[Saved entries]
──────────────────────────────

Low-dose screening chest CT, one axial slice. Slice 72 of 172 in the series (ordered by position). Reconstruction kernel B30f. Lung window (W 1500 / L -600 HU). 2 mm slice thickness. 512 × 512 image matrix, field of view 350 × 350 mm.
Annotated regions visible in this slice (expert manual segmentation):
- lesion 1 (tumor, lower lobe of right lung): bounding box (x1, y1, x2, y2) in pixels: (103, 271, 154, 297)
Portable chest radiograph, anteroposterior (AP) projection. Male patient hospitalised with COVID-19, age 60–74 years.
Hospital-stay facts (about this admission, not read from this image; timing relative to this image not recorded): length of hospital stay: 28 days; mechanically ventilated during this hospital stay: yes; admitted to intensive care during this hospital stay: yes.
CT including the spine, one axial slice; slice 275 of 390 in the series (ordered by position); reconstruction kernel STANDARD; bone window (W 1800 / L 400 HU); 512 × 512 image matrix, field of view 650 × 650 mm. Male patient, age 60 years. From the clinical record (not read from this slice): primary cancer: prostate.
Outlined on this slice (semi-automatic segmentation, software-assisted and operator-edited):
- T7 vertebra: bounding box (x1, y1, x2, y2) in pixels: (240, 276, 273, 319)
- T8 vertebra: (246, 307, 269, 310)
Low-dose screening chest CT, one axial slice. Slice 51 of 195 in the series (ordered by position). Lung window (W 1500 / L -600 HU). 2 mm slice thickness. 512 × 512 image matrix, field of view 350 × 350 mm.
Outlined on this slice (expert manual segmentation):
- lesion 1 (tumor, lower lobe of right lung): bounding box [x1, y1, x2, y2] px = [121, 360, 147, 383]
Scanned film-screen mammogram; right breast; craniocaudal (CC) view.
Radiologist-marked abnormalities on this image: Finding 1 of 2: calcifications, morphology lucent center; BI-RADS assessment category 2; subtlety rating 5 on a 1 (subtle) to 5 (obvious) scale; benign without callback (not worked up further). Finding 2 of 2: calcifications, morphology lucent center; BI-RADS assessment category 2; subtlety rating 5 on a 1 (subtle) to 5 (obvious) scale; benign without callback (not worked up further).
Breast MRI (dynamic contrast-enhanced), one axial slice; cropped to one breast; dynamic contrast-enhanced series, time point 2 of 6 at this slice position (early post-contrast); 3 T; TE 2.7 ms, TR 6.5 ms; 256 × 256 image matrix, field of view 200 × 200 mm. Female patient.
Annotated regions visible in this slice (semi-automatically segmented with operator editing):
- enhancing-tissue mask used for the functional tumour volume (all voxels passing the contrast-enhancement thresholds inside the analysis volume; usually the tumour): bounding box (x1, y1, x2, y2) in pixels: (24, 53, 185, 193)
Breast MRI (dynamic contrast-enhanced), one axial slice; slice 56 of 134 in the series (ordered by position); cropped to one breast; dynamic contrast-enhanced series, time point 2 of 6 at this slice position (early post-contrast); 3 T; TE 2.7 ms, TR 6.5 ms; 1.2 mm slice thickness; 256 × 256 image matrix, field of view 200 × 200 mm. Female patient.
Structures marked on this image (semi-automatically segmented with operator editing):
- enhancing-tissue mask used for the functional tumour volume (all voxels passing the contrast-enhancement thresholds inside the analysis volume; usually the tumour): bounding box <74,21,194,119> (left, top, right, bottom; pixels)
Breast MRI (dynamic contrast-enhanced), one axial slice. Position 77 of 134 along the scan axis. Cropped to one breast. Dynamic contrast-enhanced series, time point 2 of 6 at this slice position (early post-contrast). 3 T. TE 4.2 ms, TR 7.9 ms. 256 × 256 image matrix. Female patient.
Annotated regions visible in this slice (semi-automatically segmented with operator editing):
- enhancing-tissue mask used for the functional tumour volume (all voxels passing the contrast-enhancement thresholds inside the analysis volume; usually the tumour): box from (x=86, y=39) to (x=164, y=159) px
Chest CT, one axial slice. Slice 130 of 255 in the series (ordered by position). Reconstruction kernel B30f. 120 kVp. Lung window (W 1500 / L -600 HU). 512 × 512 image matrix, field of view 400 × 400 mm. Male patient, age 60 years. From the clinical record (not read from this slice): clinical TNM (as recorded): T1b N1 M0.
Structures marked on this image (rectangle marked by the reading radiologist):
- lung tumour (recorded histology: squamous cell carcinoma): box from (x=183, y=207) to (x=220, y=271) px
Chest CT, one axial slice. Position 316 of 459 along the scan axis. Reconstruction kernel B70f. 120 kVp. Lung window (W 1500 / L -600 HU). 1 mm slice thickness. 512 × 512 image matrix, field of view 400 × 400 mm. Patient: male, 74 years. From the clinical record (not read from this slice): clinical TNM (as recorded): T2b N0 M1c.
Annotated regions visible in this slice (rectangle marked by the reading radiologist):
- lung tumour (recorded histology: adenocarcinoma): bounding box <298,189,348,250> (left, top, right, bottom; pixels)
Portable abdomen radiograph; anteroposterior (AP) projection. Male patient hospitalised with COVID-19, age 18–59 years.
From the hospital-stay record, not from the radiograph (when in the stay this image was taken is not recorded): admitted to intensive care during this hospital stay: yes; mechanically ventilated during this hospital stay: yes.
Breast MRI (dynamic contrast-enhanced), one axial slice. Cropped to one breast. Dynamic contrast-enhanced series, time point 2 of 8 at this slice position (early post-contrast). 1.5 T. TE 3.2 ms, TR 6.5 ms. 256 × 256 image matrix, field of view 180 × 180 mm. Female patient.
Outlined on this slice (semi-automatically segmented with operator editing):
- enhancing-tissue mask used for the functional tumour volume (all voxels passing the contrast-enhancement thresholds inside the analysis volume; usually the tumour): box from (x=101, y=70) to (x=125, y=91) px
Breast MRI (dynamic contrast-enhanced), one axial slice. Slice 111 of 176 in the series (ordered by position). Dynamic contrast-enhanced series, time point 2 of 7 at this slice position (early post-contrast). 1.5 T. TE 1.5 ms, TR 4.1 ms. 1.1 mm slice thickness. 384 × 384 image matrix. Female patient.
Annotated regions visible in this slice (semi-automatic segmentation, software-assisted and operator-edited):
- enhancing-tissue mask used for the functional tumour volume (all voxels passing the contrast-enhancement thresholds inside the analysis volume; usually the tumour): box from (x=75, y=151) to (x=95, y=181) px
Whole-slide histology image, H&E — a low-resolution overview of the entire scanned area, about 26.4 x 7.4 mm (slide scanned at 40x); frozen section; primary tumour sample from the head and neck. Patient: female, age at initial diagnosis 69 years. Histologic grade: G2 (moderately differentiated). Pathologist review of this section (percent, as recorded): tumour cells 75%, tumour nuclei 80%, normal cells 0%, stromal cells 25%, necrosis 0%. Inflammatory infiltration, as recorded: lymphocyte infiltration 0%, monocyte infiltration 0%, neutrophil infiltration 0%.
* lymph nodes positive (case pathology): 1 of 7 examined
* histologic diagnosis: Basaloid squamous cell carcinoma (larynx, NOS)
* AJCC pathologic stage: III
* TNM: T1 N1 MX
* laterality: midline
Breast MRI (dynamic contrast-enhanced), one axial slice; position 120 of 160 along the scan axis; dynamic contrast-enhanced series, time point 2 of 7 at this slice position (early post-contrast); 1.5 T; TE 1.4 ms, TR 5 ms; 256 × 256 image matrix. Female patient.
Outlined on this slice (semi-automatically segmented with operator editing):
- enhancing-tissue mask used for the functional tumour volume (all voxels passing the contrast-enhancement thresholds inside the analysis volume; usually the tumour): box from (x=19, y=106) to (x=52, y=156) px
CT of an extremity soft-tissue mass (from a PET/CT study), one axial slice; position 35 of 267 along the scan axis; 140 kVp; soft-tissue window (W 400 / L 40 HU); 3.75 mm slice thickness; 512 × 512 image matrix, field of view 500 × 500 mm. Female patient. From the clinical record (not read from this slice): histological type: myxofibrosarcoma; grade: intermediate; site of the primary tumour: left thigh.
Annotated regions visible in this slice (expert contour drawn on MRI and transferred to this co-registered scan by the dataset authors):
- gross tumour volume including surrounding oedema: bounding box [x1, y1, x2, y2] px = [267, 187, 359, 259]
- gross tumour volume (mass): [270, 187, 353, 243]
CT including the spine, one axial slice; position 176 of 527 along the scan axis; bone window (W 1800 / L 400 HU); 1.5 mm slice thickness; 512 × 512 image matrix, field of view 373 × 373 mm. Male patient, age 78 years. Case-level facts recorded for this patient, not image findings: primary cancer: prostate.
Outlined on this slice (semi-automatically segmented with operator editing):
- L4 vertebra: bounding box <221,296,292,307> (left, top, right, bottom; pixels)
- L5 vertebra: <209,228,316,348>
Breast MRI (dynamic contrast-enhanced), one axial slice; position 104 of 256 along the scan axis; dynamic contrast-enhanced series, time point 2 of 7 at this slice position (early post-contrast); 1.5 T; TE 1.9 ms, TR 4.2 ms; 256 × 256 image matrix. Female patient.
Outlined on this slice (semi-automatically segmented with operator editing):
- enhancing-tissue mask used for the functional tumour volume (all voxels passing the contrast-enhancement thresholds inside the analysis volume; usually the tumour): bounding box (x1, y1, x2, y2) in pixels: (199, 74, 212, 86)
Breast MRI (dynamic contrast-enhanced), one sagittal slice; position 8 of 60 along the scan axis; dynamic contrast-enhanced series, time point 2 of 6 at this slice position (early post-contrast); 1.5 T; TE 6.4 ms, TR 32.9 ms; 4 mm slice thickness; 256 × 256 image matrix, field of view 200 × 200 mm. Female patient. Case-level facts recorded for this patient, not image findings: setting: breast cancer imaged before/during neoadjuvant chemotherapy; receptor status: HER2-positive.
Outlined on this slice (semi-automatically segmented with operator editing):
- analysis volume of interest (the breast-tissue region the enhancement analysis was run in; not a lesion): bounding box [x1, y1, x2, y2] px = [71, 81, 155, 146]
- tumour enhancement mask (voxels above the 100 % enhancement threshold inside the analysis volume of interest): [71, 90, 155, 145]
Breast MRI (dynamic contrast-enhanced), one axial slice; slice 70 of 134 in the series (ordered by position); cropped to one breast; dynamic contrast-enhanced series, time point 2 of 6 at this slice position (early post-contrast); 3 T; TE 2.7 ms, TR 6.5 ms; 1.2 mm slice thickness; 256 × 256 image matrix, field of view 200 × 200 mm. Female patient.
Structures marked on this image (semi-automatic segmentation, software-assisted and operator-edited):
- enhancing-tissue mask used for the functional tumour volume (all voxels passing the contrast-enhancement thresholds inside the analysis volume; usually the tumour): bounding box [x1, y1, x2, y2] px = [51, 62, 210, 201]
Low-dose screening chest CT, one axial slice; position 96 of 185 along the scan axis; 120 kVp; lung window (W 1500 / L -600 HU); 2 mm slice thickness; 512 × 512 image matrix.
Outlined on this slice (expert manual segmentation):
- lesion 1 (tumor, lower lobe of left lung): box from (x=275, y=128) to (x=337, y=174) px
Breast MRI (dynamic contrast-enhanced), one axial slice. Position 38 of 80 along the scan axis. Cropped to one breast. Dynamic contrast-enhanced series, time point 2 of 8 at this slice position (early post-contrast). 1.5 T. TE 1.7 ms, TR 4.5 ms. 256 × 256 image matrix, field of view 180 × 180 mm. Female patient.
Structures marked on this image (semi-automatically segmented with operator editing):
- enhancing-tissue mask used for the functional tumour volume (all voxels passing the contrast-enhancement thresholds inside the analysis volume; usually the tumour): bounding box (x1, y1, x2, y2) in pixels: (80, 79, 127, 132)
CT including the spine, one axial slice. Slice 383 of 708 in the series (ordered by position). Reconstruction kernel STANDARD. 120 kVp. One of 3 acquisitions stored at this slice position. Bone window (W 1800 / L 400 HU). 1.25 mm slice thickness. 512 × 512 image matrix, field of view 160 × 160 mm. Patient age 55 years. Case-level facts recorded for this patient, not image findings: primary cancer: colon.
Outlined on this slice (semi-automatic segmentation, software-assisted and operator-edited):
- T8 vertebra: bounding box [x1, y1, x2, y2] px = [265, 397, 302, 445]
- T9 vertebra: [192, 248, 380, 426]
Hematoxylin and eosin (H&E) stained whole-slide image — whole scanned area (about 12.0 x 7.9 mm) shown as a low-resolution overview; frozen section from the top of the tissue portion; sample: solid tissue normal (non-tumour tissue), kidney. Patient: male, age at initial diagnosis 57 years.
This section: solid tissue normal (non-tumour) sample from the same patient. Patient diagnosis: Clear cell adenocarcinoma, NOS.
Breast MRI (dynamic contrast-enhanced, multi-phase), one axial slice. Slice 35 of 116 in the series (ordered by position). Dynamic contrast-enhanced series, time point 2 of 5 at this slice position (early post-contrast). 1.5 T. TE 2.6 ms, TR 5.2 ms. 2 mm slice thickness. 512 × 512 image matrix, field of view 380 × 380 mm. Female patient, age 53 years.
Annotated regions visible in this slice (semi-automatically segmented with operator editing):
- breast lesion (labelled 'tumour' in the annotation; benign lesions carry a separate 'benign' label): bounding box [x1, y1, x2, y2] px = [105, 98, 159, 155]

──────────────────────────────

TASK DIRECTIONS: Each line from the first line of the entries up to and including the line containing "- T8 vertebra: (246, 307, 269, 310)" should be transcribed exactly, with all other lines left out.

RESPONSE AREA:
Low-dose screening chest CT, one axial slice. Slice 72 of 172 in the series (ordered by position). Reconstruction kernel B30f. Lung window (W 1500 / L -600 HU). 2 mm slice thickness. 512 × 512 image matrix, field of view 350 × 350 mm.
Annotated regions visible in this slice (expert manual segmentation):
- lesion 1 (tumor, lower lobe of right lung): bounding box (x1, y1, x2, y2) in pixels: (103, 271, 154, 297)
Portable chest radiograph, anteroposterior (AP) projection. Male patient hospitalised with COVID-19, age 60–74 years.
Hospital-stay facts (about this admission, not read from this image; timing relative to this image not recorded): length of hospital stay: 28 days; mechanically ventilated during this hospital stay: yes; admitted to intensive care during this hospital stay: yes.
CT including the spine, one axial slice; slice 275 of 390 in the series (ordered by position); reconstruction kernel STANDARD; bone window (W 1800 / L 400 HU); 512 × 512 image matrix, field of view 650 × 650 mm. Male patient, age 60 years. From the clinical record (not read from this slice): primary cancer: prostate.
Outlined on this slice (semi-automatic segmentation, software-assisted and operator-edited):
- T7 vertebra: bounding box (x1, y1, x2, y2) in pixels: (240, 276, 273, 319)
- T8 vertebra: (246, 307, 269, 310)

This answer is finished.